I'm sorry for what you are going through. Here are a few practical suggestions on the process I have watched many patients go through. It is not easy navigating the system, and there are not enough resources to make it what it should be. There are three options for palliative patients:

1) Hospice - When the time comes, I think this is the ideal option. I am not sure of the admission criteria of your local hospices but I suggest looking into these. There will be a waiting list. Your father's family doctor/palliative care doctor should be able to point you in the right direction. If you call local hospices directly they should also have a nurse who can provide information. Practically speaking - most patients enter a hospice when they reach the stage where they are spending most of the day in bed, are not taking much to eat or drink and are are expected to pass away in the next few weeks.
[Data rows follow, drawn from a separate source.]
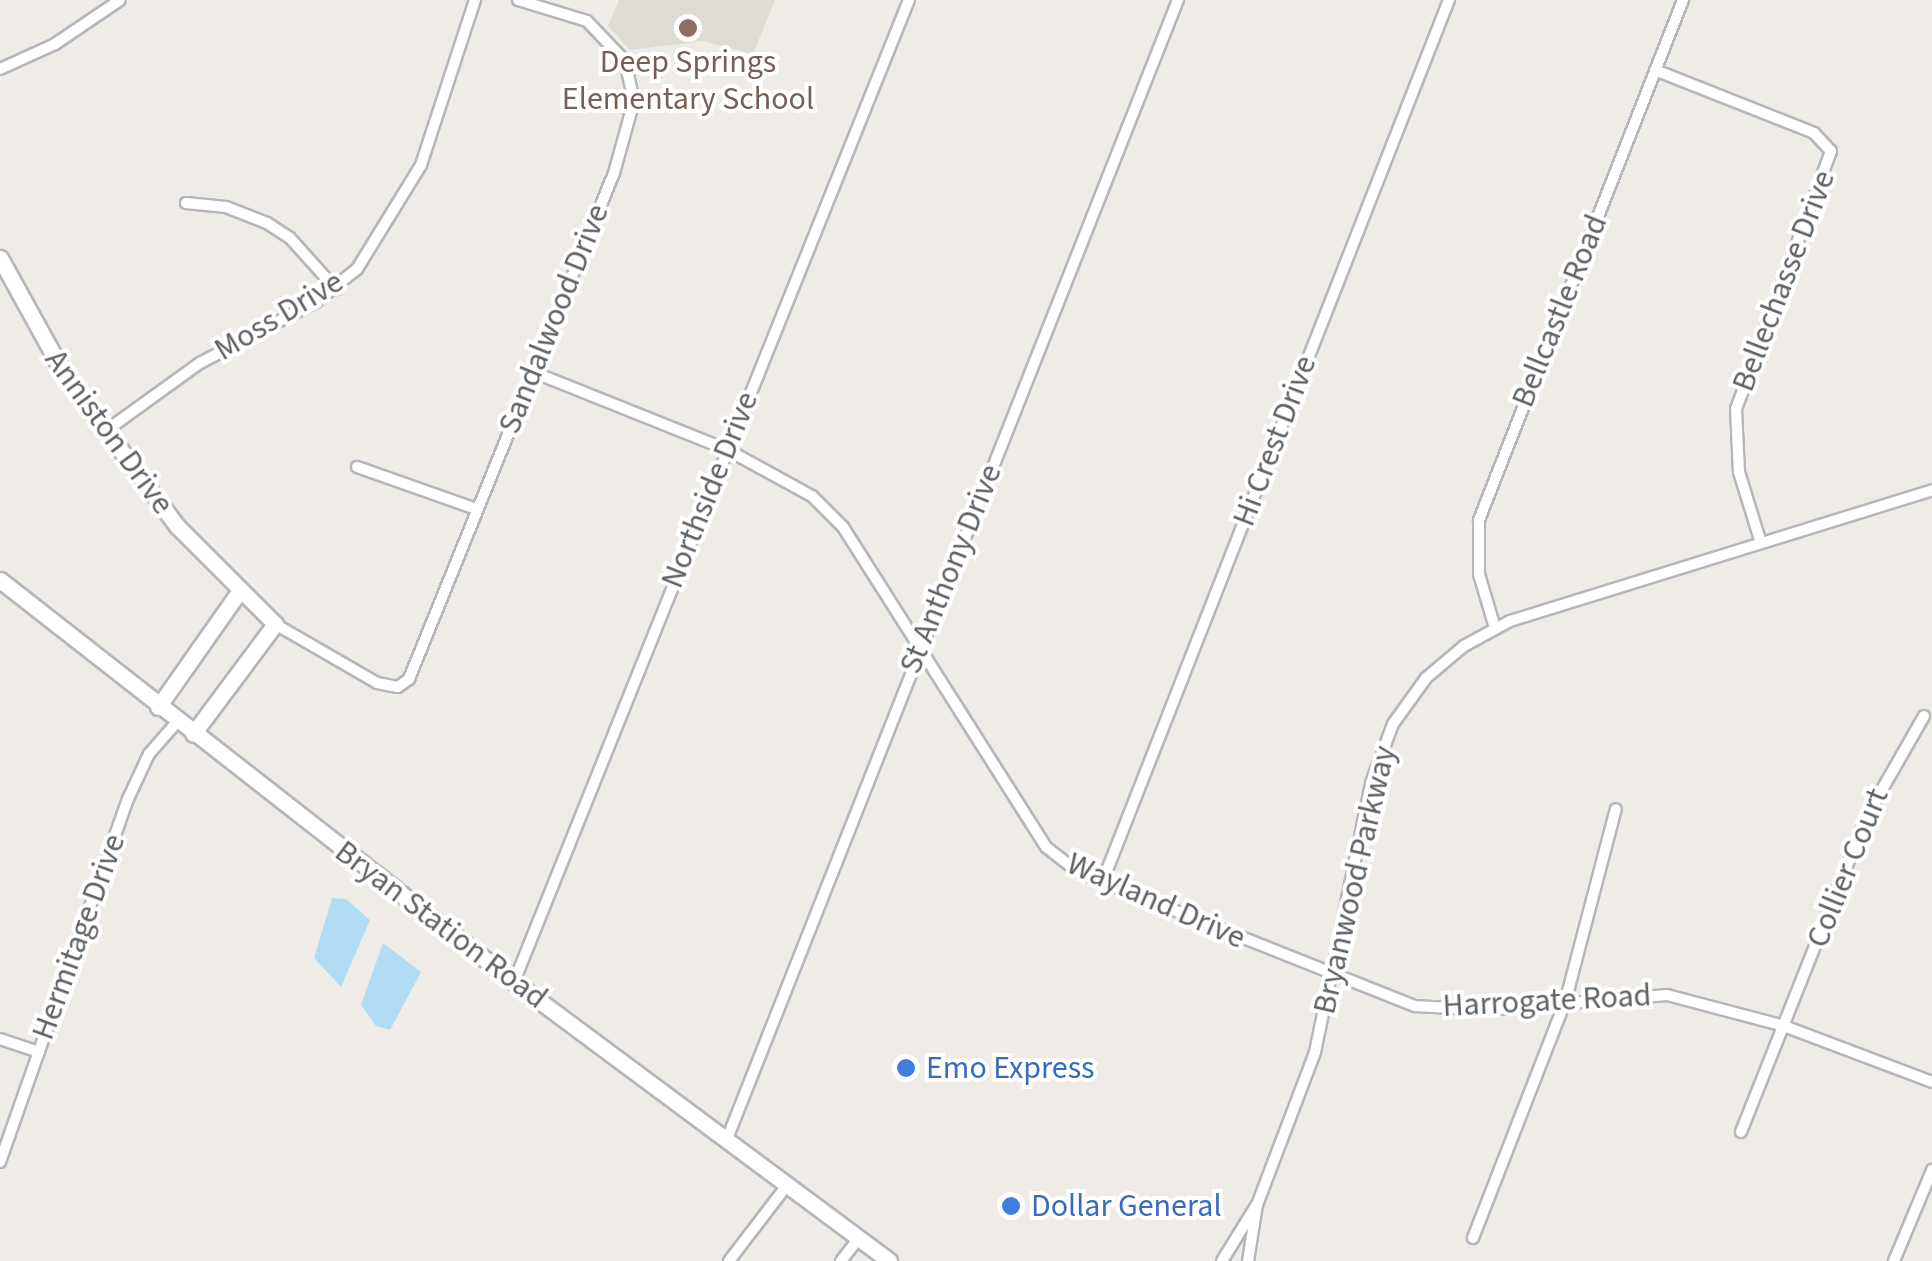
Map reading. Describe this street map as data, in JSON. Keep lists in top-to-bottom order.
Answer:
{
  "streets": {
    "main road": ["Anniston Drive", "Bryan Station Road"],
    "street": [
      "Bellechasse Drive",
      "Bellcastle Road",
      "Moss Drive",
      "Sandalwood Drive",
      "Hi Crest Drive",
      "Northside Drive",
      "St Anthony Drive",
      "Collier Court",
      "Bryanwood Parkway",
      "Wayland Drive",
      "Hermitage Drive",
      "Harrogate Road"
    ]
  },
  "crossings": [
    ["Bellechasse Drive", "Bellcastle Road"],
    ["Bellechasse Drive", "Bryanwood Parkway"],
    ["Bellcastle Road", "Bryanwood Parkway"],
    ["Moss Drive", "Anniston Drive"],
    ["Sandalwood Drive", "Anniston Drive"],
    ["Sandalwood Drive", "Wayland Drive"],
    ["Hi Crest Drive", "Wayland Drive"],
    ["Northside Drive", "Wayland Drive"],
    ["Northside Drive", "Bryan Station Road"],
    ["St Anthony Drive", "Wayland Drive"],
    ["St Anthony Drive", "Bryan Station Road"],
    ["Collier Court", "Harrogate Road"],
    ["Bryanwood Parkway", "Wayland Drive"],
    ["Bryanwood Parkway", "Harrogate Road"],
    ["Wayland Drive", "Harrogate Road"],
    ["Bryan Station Road", "Hermitage Drive"]
  ],
  "places": ["Deep Springs Elementary School", "Emo Express", "Dollar General"]
}
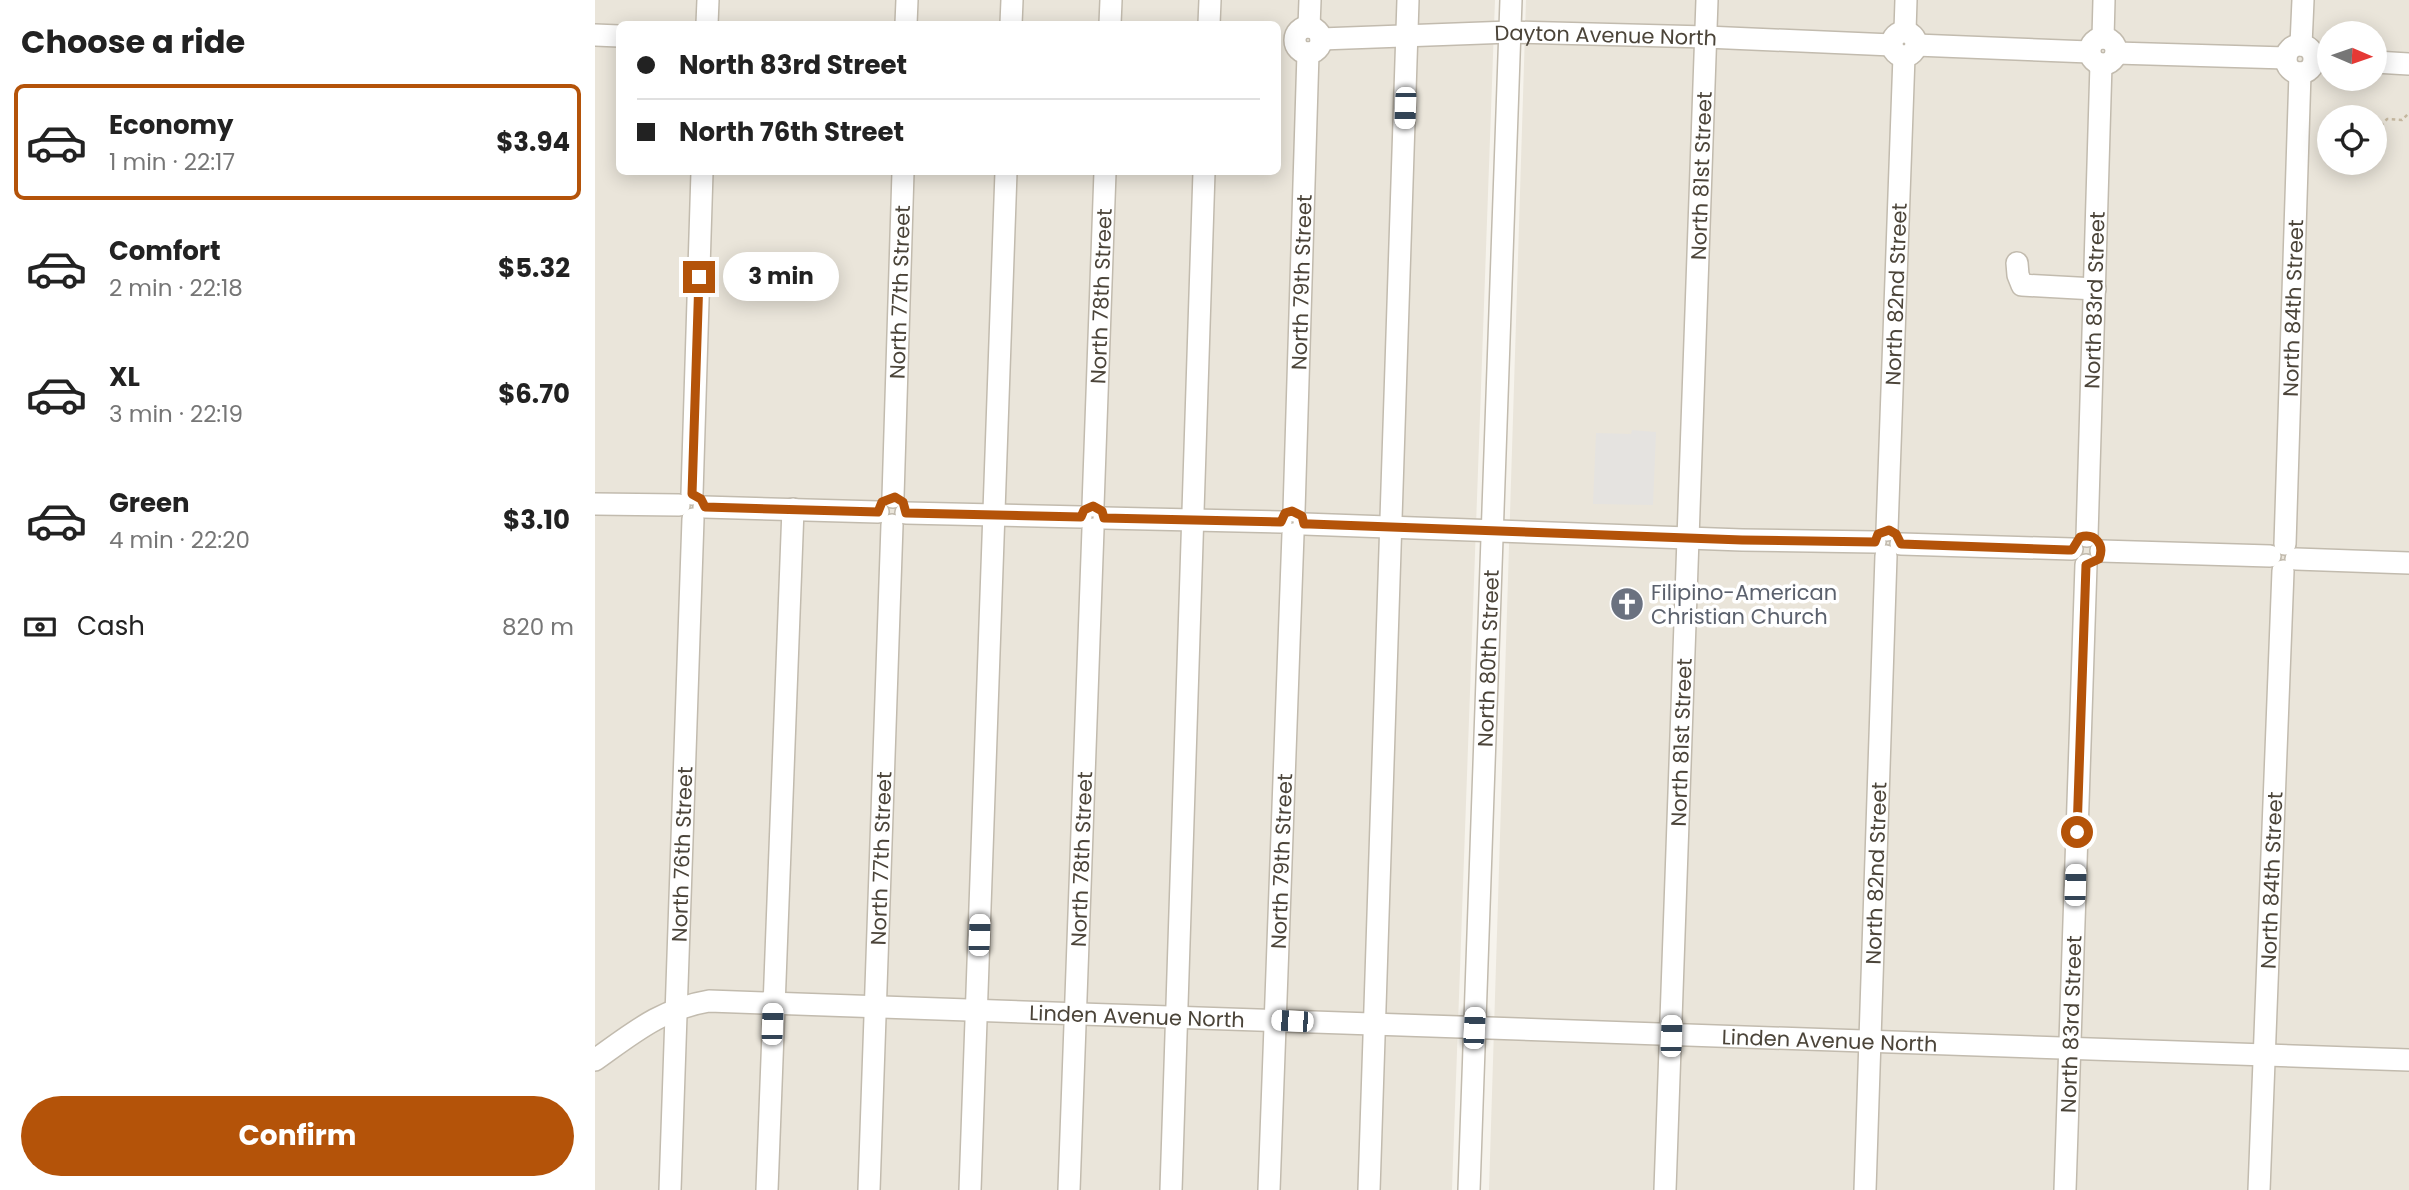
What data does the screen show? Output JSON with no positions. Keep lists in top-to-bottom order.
{
  "streets": {
    "street": [
      "Dayton Avenue North",
      "North 81st Street",
      "North 79th Street",
      "North 77th Street",
      "North 82nd Street",
      "North 78th Street",
      "North 83rd Street",
      "North 84th Street",
      "North 80th Street",
      "North 76th Street",
      "Linden Avenue North"
    ]
  },
  "crossings": [
    ["Dayton Avenue North", "North 81st Street"],
    ["Dayton Avenue North", "North 79th Street"],
    ["Dayton Avenue North", "North 82nd Street"],
    ["Dayton Avenue North", "North 83rd Street"],
    ["Dayton Avenue North", "North 84th Street"],
    ["Dayton Avenue North", "North 80th Street"],
    ["North 81st Street", "Linden Avenue North"],
    ["North 79th Street", "Linden Avenue North"],
    ["North 77th Street", "Linden Avenue North"],
    ["North 82nd Street", "Linden Avenue North"],
    ["North 78th Street", "Linden Avenue North"],
    ["North 83rd Street", "Linden Avenue North"],
    ["North 84th Street", "Linden Avenue North"],
    ["North 80th Street", "Linden Avenue North"],
    ["North 76th Street", "Linden Avenue North"]
  ],
  "places": {
    "church": ["Filipino-American Christian Church"]
  },
  "north": "right",
  "page": {
    "heading": "Choose a ride",
    "banner": ["North 83rd Street", "North 76th Street"],
    "list": [
      {
        "name": "Economy",
        "note": "1 min · 22:17",
        "value": "$3.94"
      },
      {
        "name": "Comfort",
        "note": "2 min · 22:18",
        "value": "$5.32"
      },
      {
        "name": "XL",
        "note": "3 min · 22:19",
        "value": "$6.70"
      },
      {
        "name": "Green",
        "note": "4 min · 22:20",
        "value": "$3.10"
      }
    ],
    "bubble": "3 min",
    "pay": ["Cash", "820 m"],
    "buttons": "Confirm"
  }
}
Admission criteria varies however and some hospices are able to take patients earlier in the course of their illness. I have had patients spend several months in hospice care. Typically patients have their own room, there are often suites/beds that family member can stay in if they want to stay over. The staff are used to helping patients and families through the dying processes.

2) Hospital - patients who are not days from death, requiring IV pain medications are unlikely to be admitted to hospital. There is just not enough capacity in hospitals to offer long term hospice care. All across Canada patients spend days on stretchers in ER hallways waiting for beds to become available. This is the reality the doctors face and the reason for the push to keep people at home.

3) Home - For now you need all the supports you can get until your father is able to enter one of the above two options. He will qualify for palliative care benefits which includes home care coverage. For patients that need a lot of support home care workers can come in several times per day. Home care workers can take care of bathing, grooming, toileting, medications, feeding. The resources are also stretched thin - you will likely need to push strongly for increased supports/increased frequency of visits as his condition declines. If your father's finances allow you to hire personal support worker to fill in the gaps it would be ideal.
posted by 2whitehorse at 11:20 PM on December 17, 2016 [1 favorite]


What other options exist beyond ME being the sole caregiver?

Please look into home health care. 2whitehorse's answer is great.

Please, for your own sake, because you cannot do this by yourself and you SHOULD not have to.

You are not a terrible daughter! I've been in your shoes - dad died of lung cancer 6 months ago, and I did do the whole thing of dropping everything to come back and stay with him. (I only could do this because it was economically possible for me. My dad didn't want me to.) Even then, I was not his primary caregiver. We paid someone to care for him: feed him, help with the bathroom, give him his meds. I was the 'overseer' - which meant that I was there most of the time to keep him company, I did all his medical admin, kept track of his large numbers of daily medicines, made sure dad was getting the right kind of care at home, accompanying him to the hospital for treatment, being the main contact person for doctors etc. In my country we don't have hospices, but we could really have done with hospice during his final weeks.

But I never helped with my father's actual physical care, and he didn't want me to. By allowing his physical needs to be taken care of by paid staff, we were able, most of the time, to keep our relationship as dad-daughter, and not change it to patient-caretaker.

I didn't have any other job, just what I've told you, and it was exhausting. I spent every day in my dad's house and when I wasn't with him I called every single hour to speak to him or his carer.

It's so fucking hard, I'm sending you strength and positive vibes. You will get through this, and no matter what happens, know that you're a good daughter. PS: Please feel free to memail me anytime if you need to talk.